Speaking of the squeeze, it’s not so much it being a surprise as it is being perfectly executed. There are only two ways for the defense to prevent a squeeze: play the corners in front of the mound or throw an unhittable pitch. If the pitcher sees the runner take off early, he might be able to adjust and throw an unhittable pitch (the general rule is to throw at the batter, though that’s not necessarily the best idea). A better plan in my opinion is to throw a high pitch. But anyway, what happened in this situation was that Kirk Nieuwenhuis broke for the plate at the right time, DeSclafani threw a very buntable pitch (and that’s a big key to squeeze success), and Niese dropped down a perfect bunt.
In retrospect, in that situation, the catcher has to realize that a squeeze is possible and take charge by either calling a pitch-out or, at the very least, a breaking pitch. Starting with a fastball waist-high over the middle of the plate against the opposing pitcher is exactly the wrong thing to do. Starting with a pitch-out there is especially a good idea considering it’s the pitcher (and presumably the worst hitter in the lineup) — it’s not awful to start 1-0 there if you think a squeeze is a possibility.
Speaking of that first inning, the Mets should have scored more than two runs. First off, a baserunning blunder by Lucas Duda — who didn’t read a well-struck ball for the second straight game — prevented him from scoring sooner and deprived Kirk Nieuwenhuis of a triple. Second, to load the bases with no outs against a rookie who was throwing meatballs and score only twice, and once on a squeeze? Gee whiz. Had Niese and Nieuwenhuis not executed that squeeze, the Mets may have ended that inning with one measly run. Ridiculous.

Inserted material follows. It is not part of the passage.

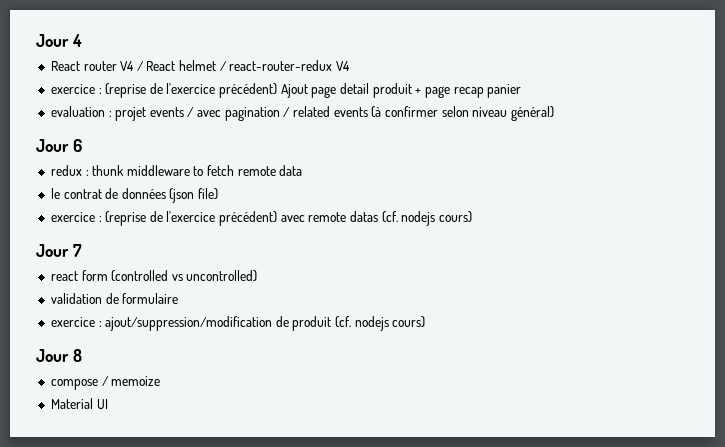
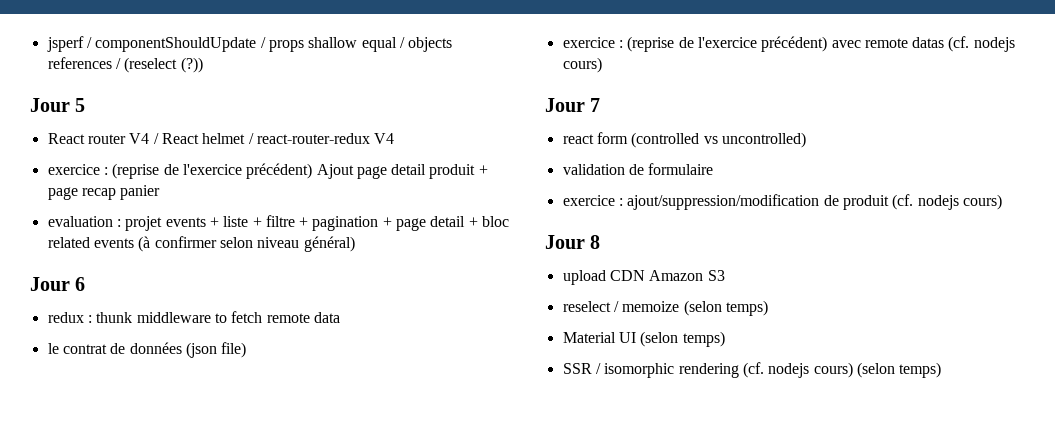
[36,34,82,47] Jour 4 -> [46,36,453,52] [47,57,203,73] [30,98,86,112] jsperf / componentShouldUpdate / props shallow equal / objects references / (reselect (?)) // Jour 5
[187,107,291,121] / avec pagination / -> [209,215,510,231] + liste + filtre + pagination + page detail + bloc
[50,379,98,390] compose -> [562,270,725,285] [562,301,611,312] upload CDN Amazon S3 // reselect
(161, 381) none -> [683,300,768,316] (selon temps)
(108, 404) none -> [640,331,725,347] [562,362,942,378] (selon temps) // SSR / isomorphic rendering (cf. nodejs cours) (selon temps)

Yeah, maybe I’m being picky, considering the Mets scored 11 runs, but I typed that up when the score was only 2-0.
Several times during this series, Keith pointed out that “Giancarlo Stanton CAN be pitched to.” Well, yeah, and especially so when he’s swinging with a bad wrist — which was barely mentioned only in the first game. I’m not sure of the extent of Stanton’s minor injury, but I know from experience that a jammed wrist can hang around a while and definitely affects your swing.

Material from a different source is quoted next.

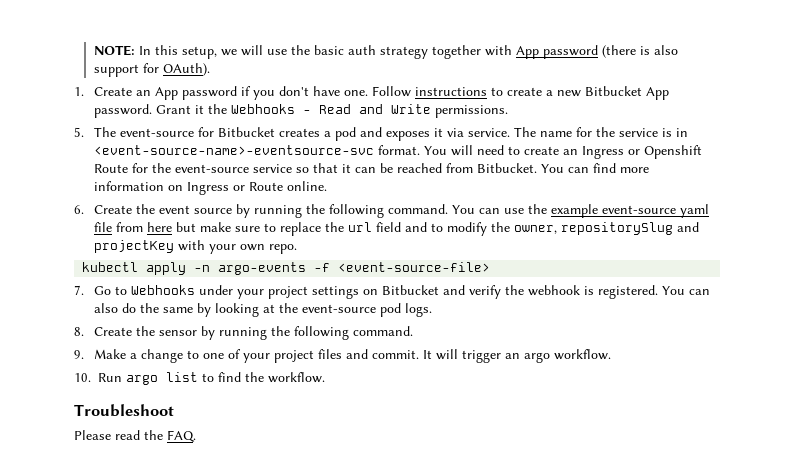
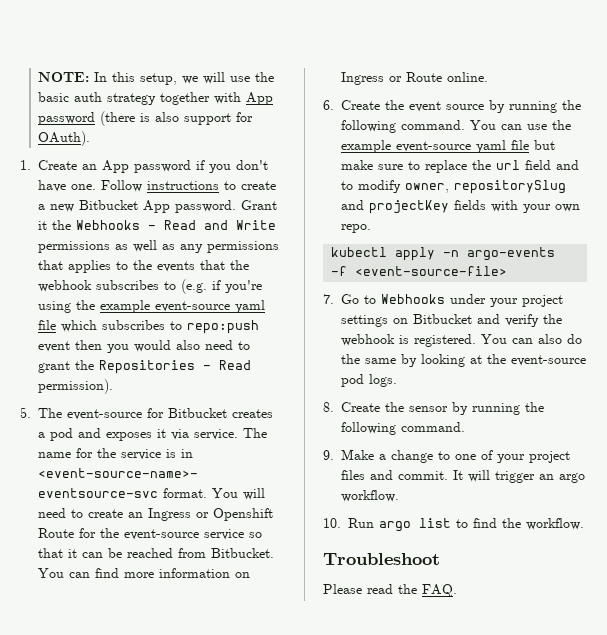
[434,105,508,118] permissions. -> [38,240,280,253] [38,260,250,273] [38,279,263,294] [38,300,266,313] [38,320,260,334] [38,340,251,353] [38,360,252,374] [38,379,114,394] permissions as well as any permissions that applies to the events that the webhook subscribes to (e.g. if you're using the example event-source yaml file which subscribes to repo:push event then you would also need to grant the Repositories - Read permission).
[115,222,172,232] from here -> (530, 145) none
[490,222,510,232] the -> (402, 186) none
(174, 246) none -> [454,200,487,210] fields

What happened to Jacob Turner? Wasn’t he supposed to be The Next Big Thing? He can’t get anything other than the fastball in the strike zone, and he’s throwing very hittable fastballs. He’s still only 23 years old, so plenty of time to right the ship.

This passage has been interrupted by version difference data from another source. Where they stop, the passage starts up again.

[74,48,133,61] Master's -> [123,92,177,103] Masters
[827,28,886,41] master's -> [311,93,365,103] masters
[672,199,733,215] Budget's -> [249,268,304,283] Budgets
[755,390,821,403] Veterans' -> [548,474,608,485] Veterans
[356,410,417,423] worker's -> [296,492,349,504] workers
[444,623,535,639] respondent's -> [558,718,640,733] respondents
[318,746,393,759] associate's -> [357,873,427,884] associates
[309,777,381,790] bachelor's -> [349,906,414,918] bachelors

Although Gonzalez Germen allowed two runs in the ninth, and didn’t look so great, it’s difficult to judge the performance. With an 8-run lead to start the inning, he should be doing what he did, for the most part, which is throw strikes and wait for the opposition to retire themselves.
Mets fans, after enduring perhaps the worst 50-game run by a MLB team this year prior to this series, please take the time to enjoy this winning streak. Who knows how long it will last?
Interestingly, the Mets were 4-13 with RISP, and the Fish were 4-8. So, Miami was pretty darn clutch, but they gave up far too many runs. Some of that, I bet, was due to Mets pitching laying the ball over the plate with a big lead.
By scoring 11 runs and beating the Fish by 6, the Mets’ run differential shrinks to -1. They’re tied for last place with the Phillies, whose run differential is -26. What does it all mean?